* [EXPLORE THE MATERIAL]
(a) Answer these questions using the article on recycled geotextiles:
(i) Which three plastics did the GREEN project examine?
(ii) For what kind of application was HDPE evaluated?
(iii) What three steps were used to improve the recycled PP and PET streams?
(b) Write a continuation of the article on recycled geotextiles, picking up after its final sentence.

* [TEXT UNDER STUDY]
Recycled Geotextiles: Fraunhofer GREEN Shows How Circular Plastics Can Enter Technical Infrastructure

Recycled geotextiles are moving from sustainability promise to industrial opportunity. The Fraunhofer Cluster of Excellence Circular Plastics Economy CCPE has reported new results from its GREEN project, showing that recycled polypropylene, recycled polyethylene terephthalate and high-density polyethylene can be processed into nonwovens, fibers and membranes for demanding geotextile applications.

The development matters because geotextiles are not niche products. They are used in infrastructure, water management, mining, drainage, filtration, soil stabilization and protective civil-engineering systems. Until now, many of these applications have depended heavily on virgin plastics because technical geotextiles must meet strict requirements for durability, process stability and environmental safety.

Fraunhofer’s latest results suggest that carefully selected recycled plastic streams can meet those expectations when they are properly modified, stabilized and tested.

Why Recycled Geotextiles Matter Now

The pressure on construction, infrastructure and plastics supply chains is increasing. Manufacturers are being asked to reduce dependence on virgin polymers while maintaining the mechanical performance required for long-life technical products.

That is a difficult balance. Recycled plastics often vary in quality, and contamination can disrupt spinning, extrusion and membrane production. For geotextiles, that variability is especially important because the final product may be used underground, in contact with water or inside critical infrastructure.

The GREEN project focuses on precisely this challenge: turning recycled plastic streams into reliable technical geotextiles without compromising processability, stability or environmental compatibility.

According to Fraunhofer CCPE, low-contamination recycled material streams have already shown suitability for high-quality geosynthetics, including applications that can be transferred to industrial production lines.

PP, PET and HDPE: Three Recycled Materials With Industrial Potential

The project examined recycled polypropylene, recycled PET and HDPE. Each material has a different role in the geotextile value chain.

Recycled PP and recycled PET were processed into fibers and nonwovens. These material streams were improved through rheological modification, restabilization and the targeted use of compatibilizers. These steps are important because they help recycled polymers behave more consistently during spinning and mechanical stabilization.

HDPE was evaluated for membrane applications. Fraunhofer reported that HDPE membranes showed no critical loss of strength after extended aging tests, an important signal for applications where long-term durability is essential.

This does not mean that every recycled plastic stream is ready for geotextile production. The key point is more specific: recycled materials can become viable technical raw materials when the input stream is controlled, the formulation is adapted and performance testing confirms suitability.

Environmental Testing Strengthens the Industrial Case

For recycled geotextiles to gain market acceptance, mechanical strength is not enough. Environmental behavior also matters.

(Records from a data collection)
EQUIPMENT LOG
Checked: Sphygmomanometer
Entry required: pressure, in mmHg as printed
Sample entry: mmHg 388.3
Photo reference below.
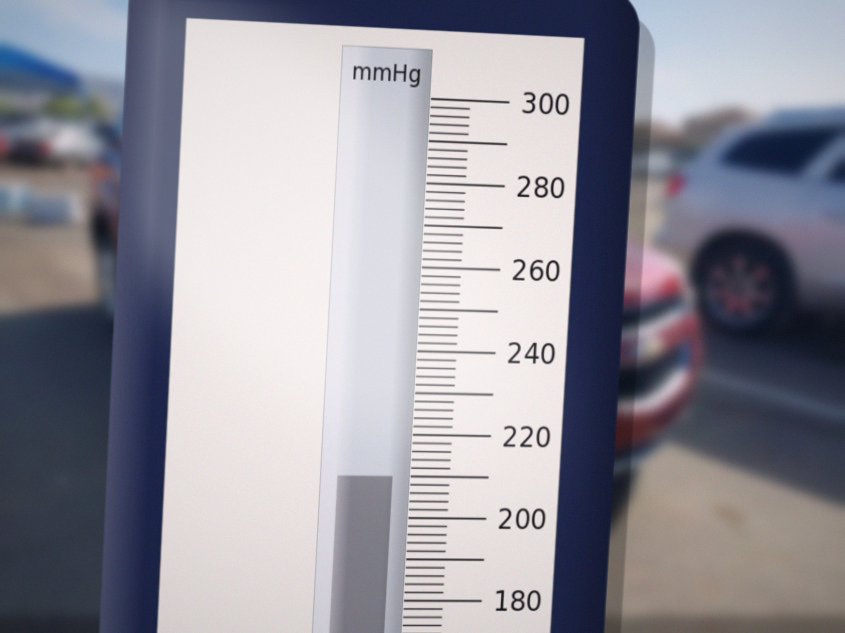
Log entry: mmHg 210
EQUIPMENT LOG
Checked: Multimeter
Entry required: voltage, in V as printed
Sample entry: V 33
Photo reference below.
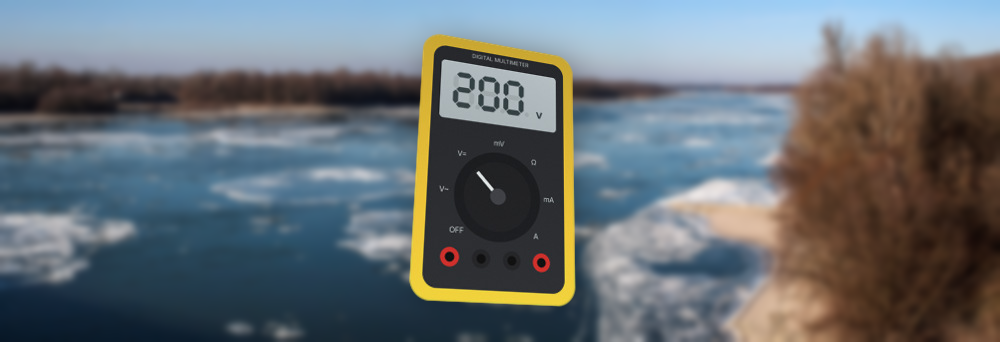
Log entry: V 200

* [WRITTEN ANSWERS]
(a)
(i) Recycled polypropylene, recycled polyethylene terephthalate and high-density polyethylene.
(ii) Membrane applications.
(iii) Rheological modification, restabilization and the targeted use of compatibilizers.

(b)
Fraunhofer tested recycled PET and recycled PP nonwovens, as well as PE membranes, under DIN EN 16637-2 conditions. The assessment included leaching and ecotoxicity tests. The reported results showed low substance release and no relevant ecotoxicological effects in Daphnia and algae tests. PFAS were also below the limit of detection.

For manufacturers, this is a significant finding. It supports the idea that recycled geotextiles can be designed for both technical performance and environmental safety, provided that defined testing standards and controlled processing routes are used.  

What This Means for Manufacturers and Recyclers

The industrial relevance of GREEN lies in its position across the value chain. The project is not only about laboratory proof of concept. It connects material selection, additive development, fiber production, membrane processing, aging tests and environmental assessment.

That full-chain approach is important for companies that need predictable production, not only promising material data.

For geotextile manufacturers, the potential benefit is access to recycled raw materials that can be integrated into existing or adapted production lines. For nonwoven producers, it opens a pathway to technical fabrics with recycled content. For recyclers, it creates a higher-value outlet for post-consumer plastics that might otherwise be limited to lower-grade applications.

The broader recycling market still faces structural challenges. Plastics Recyclers Europe has noted that European HDPE and PP rigid recycling capacity doubled since 2018 but stagnated between 2022 and 2023, with weak demand, oversupply, imports and sorting challenges affecting growth.

That context makes high-value applications such as recycled geotextiles especially relevant. If recyclates can meet technical specifications, they can help create stronger demand for higher-quality recycled material streams.

A Timely Development for the Geosynthetics Sector

Recent geosynthetics industry updates continue to show active demand for technical solutions in geomembranes, geotextiles, liners and infrastructure systems. Current industry coverage highlights ongoing developments in geotextile compliance, geomembrane performance, landfill protection and smart geosynthetics.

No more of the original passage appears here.